Given data —

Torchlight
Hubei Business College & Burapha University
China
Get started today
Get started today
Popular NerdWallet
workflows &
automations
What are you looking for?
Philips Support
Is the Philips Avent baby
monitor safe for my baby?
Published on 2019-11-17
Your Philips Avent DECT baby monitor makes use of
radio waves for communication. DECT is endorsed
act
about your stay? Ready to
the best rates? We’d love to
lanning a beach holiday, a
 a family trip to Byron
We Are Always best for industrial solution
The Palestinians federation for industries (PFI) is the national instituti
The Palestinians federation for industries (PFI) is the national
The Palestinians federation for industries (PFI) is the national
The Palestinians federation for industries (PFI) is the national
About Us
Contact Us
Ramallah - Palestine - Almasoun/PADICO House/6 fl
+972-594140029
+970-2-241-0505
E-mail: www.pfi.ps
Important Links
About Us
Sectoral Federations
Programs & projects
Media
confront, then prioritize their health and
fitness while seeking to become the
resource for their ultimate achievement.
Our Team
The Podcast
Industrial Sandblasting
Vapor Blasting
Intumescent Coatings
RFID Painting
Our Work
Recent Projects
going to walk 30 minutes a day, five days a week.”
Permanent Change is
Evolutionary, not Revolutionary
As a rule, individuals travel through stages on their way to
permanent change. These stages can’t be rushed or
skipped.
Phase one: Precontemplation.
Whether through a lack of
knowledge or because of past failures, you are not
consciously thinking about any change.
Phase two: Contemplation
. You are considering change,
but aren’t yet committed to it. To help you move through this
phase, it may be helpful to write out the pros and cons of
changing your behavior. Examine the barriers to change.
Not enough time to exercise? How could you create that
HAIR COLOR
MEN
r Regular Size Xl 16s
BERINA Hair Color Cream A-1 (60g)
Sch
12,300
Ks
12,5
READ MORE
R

What you need to do — Output nothing but the lines from the one with "Vapor Blasting" through the last line above, each exactly as it stands.

Exercise solution —
Vapor Blasting
Intumescent Coatings
RFID Painting
Our Work
Recent Projects
going to walk 30 minutes a day, five days a week.”
Permanent Change is
Evolutionary, not Revolutionary
As a rule, individuals travel through stages on their way to
permanent change. These stages can’t be rushed or
skipped.
Phase one: Precontemplation.
Whether through a lack of
knowledge or because of past failures, you are not
consciously thinking about any change.
Phase two: Contemplation
. You are considering change,
but aren’t yet committed to it. To help you move through this
phase, it may be helpful to write out the pros and cons of
changing your behavior. Examine the barriers to change.
Not enough time to exercise? How could you create that
HAIR COLOR
MEN
r Regular Size Xl 16s
BERINA Hair Color Cream A-1 (60g)
Sch
12,300
Ks
12,5
READ MORE
R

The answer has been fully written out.